-- Text shown follows --

Famous female protagonists

Five strong heroines

Clarissa Dalloway

Virginia Woolf’s oeuvre was and remains to this day essential in the fight for emancipation. A Room of One’s Own is a bedrock text of feminist literature. Even in her celebrated novel Mrs. Dalloway we encounter feminist themes. Readers are presented with a day in the life of Clarissa Dalloway, a well-off member of the British bourgeoisie at the beginning of the 20th century. The novel is dominated by the ever-present question of what if. What if Clarissa had not married Richard Dalloway, but had instead pursued her inner ambitions? Would she have become the woman she had always envisioned she could be? Her increasingly desperate thoughts offer a stark contrast to her sleek everyday life and force Woolf’s readers to confront their own (secret) aspirations.

-- Text shown concluded --
-- Data for analysis follows --

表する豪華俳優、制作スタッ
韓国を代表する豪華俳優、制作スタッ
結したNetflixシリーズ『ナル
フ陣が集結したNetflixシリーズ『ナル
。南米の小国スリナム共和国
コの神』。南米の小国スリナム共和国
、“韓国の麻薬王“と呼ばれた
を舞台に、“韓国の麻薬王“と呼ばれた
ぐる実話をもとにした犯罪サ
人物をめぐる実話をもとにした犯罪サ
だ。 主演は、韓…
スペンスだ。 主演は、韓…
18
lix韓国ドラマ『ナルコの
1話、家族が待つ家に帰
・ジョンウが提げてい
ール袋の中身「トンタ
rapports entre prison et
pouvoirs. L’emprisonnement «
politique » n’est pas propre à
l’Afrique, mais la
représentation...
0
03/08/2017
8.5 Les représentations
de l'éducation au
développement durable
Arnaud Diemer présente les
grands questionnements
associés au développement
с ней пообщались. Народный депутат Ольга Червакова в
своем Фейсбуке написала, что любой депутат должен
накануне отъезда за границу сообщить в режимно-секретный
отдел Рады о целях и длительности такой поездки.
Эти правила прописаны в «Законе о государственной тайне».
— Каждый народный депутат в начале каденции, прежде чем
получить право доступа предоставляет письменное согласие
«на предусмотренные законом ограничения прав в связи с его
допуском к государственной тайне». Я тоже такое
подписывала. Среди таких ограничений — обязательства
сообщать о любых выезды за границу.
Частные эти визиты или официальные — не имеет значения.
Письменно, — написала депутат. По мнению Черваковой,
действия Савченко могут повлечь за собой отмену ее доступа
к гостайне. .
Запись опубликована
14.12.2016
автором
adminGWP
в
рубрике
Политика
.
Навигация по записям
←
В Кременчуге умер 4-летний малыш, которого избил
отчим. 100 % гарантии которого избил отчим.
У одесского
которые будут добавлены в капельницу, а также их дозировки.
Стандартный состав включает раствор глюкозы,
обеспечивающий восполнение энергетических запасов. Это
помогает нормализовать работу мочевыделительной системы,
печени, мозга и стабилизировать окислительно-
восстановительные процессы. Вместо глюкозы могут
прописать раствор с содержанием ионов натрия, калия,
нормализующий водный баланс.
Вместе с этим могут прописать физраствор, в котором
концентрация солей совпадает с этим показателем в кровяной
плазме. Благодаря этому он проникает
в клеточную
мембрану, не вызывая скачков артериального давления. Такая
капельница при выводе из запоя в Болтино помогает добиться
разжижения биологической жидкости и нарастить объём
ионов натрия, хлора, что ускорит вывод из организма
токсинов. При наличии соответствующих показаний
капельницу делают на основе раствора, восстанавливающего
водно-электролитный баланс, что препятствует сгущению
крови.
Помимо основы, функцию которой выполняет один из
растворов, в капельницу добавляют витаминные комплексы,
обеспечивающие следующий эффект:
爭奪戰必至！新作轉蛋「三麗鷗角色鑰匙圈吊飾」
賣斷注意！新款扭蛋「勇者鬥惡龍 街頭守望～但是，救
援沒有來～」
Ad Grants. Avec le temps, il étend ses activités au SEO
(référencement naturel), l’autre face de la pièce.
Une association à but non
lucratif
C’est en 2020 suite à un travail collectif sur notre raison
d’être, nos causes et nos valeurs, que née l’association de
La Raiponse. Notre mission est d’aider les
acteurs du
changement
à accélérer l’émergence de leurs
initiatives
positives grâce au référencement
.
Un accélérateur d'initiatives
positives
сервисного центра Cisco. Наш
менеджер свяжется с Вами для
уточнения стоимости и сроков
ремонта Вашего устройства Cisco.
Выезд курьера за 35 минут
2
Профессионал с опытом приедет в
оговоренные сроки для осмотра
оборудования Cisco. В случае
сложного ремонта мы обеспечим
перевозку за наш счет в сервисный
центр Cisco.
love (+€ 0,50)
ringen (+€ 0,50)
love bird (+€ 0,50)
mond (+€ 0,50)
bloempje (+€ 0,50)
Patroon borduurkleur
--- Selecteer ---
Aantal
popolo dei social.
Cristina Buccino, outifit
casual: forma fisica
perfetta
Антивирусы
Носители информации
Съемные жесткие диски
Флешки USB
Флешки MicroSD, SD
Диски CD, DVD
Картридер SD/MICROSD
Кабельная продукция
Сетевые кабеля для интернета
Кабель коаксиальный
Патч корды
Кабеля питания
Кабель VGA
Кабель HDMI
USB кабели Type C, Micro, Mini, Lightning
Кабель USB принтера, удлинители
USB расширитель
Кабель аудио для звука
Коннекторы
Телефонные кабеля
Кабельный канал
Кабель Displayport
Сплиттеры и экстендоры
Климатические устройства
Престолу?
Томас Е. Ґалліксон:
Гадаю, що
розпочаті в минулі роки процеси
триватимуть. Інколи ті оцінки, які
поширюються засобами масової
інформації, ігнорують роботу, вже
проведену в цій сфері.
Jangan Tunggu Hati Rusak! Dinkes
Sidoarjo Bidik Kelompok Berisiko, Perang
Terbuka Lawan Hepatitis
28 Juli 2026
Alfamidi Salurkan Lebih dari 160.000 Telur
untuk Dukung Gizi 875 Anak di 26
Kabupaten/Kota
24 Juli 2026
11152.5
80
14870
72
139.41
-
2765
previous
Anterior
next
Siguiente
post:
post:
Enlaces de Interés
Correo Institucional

-- Data for analysis concluded --

Reproduce the text on famous female protagonists, everything from "Virginia Woolf’s oeuvre" down to "own (secret) aspirations.", word for word.

Virginia Woolf’s oeuvre was and remains to this day essential in the fight for emancipation. A Room of One’s Own is a bedrock text of feminist literature. Even in her celebrated novel Mrs. Dalloway we encounter feminist themes. Readers are presented with a day in the life of Clarissa Dalloway, a well-off member of the British bourgeoisie at the beginning of the 20th century. The novel is dominated by the ever-present question of what if. What if Clarissa had not married Richard Dalloway, but had instead pursued her inner ambitions? Would she have become the woman she had always envisioned she could be? Her increasingly desperate thoughts offer a stark contrast to her sleek everyday life and force Woolf’s readers to confront their own (secret) aspirations.